Serving Clovis, Portales and the Surrounding Communities
Before she was elected governor, Michelle Lujan Grisham acknowledged the state’s system of allocating elk licenses was unfair to N.M.’s resident hunters.
But instead of empowering the New Mexico State Game Commission to implement a more equitable system, Lujan Grisham has fallen back on a tired tradition of using unchecked gubernatorial power to preserve the status quo, a system that makes New Mexicans an afterthought in harvesting — and protecting — the wildlife that belongs to them.
This isn’t a new criticism, nor exclusively a Lujan Grisham foible. She’s doing what her predecessors have done with the power given to the office, though her flip-flopping on the state’s system of allocating elk tags is a glaring example of why governance of the state’s wildlife management system is in need of serious reform.
The system is stacked so the only qualification to serve is showing fealty to the governor rather than making independent decisions about a resource you’re entrusted to manage and protect on behalf of the residents of New Mexico. That has to change.
A 2020 legislative audit recommended the game commission make changes to its elk licensing system to be more in line with neighboring states that commonly reserve 90% of all elk licenses for state residents. New Mexico’s “Elk Private Land Use System,” or EPLUS, directs nearly 40% of the state’s elk licenses to private landowners at no charge — raising the specter of an anti-donation clause violation. These elk permit authorizations are then sold on an open market, overwhelmingly to out-of-state hunters who can afford them.
“... Landowners and out-of-state hunters, not New Mexicans and public land hunters, are the beneficiaries of department policies,” the Legislative Finance Committee audit found. Moreover, the current system “seems to go against the legislative intent that 84% of available licenses be offered to New Mexico residents.” In-state residents purchased 74% of elk licenses issued from 2017 to 2019.

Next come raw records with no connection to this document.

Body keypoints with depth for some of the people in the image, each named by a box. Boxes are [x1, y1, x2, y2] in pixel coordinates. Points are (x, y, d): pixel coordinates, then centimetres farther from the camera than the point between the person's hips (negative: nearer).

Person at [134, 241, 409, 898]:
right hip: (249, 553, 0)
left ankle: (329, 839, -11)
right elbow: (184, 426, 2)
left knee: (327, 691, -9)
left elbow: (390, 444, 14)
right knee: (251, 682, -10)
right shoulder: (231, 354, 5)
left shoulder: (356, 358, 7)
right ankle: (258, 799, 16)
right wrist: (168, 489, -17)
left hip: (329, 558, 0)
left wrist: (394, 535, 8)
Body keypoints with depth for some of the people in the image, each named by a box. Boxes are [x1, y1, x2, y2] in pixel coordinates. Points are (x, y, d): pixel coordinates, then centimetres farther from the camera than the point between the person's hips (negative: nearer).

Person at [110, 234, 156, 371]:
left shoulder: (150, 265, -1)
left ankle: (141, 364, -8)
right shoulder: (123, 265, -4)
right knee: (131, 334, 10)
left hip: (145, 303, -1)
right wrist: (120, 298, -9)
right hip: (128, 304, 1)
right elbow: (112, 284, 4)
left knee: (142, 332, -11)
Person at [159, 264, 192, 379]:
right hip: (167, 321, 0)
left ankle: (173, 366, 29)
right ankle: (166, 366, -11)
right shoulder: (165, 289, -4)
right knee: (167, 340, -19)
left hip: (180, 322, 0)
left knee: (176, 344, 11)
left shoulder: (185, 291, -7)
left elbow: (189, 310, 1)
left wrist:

The audit findings prompted U.S. Sen. Martin Heinrich, D-N.M., to call for change. “The Department of Game and Fish’s system of allocating elk hunting on public lands is fundamentally flawed and tilted against the resident hunters when compared to other Western states,” he wrote in December 2020.
Yet nothing has happened. Commission Chair Sharon Salazar Hickey said in March the commission won’t consider changes to EPLUS. Why would the commission ignore a nonpartisan recommendation from policy analysts, a call from our senior senator and an inequity that New Mexico hunters have groused about for years?
If history is any indication, it’s because commissioners have little control over their own agenda. Those who have rocked the boat have been shown the door.
Fixing the problem requires state lawmakers to recognize the troubling dynamics at play and do something about them.
At minimum, lawmakers can craft a bill protecting commissioners from being dismissed for simply doing their jobs. Make the governor select from a pool of candidates who have some expertise in wildlife and land management matters and are vetted by a selection committee.
For now, New Mexico still gives away big-game hunting licenses to private individuals who sell them for big bucks, primarily to out-of-state trophy hunters. Meanwhile, generations of New Mexicans who hunt to fill their freezers and their families’ bellies don’t draw for a license. Again.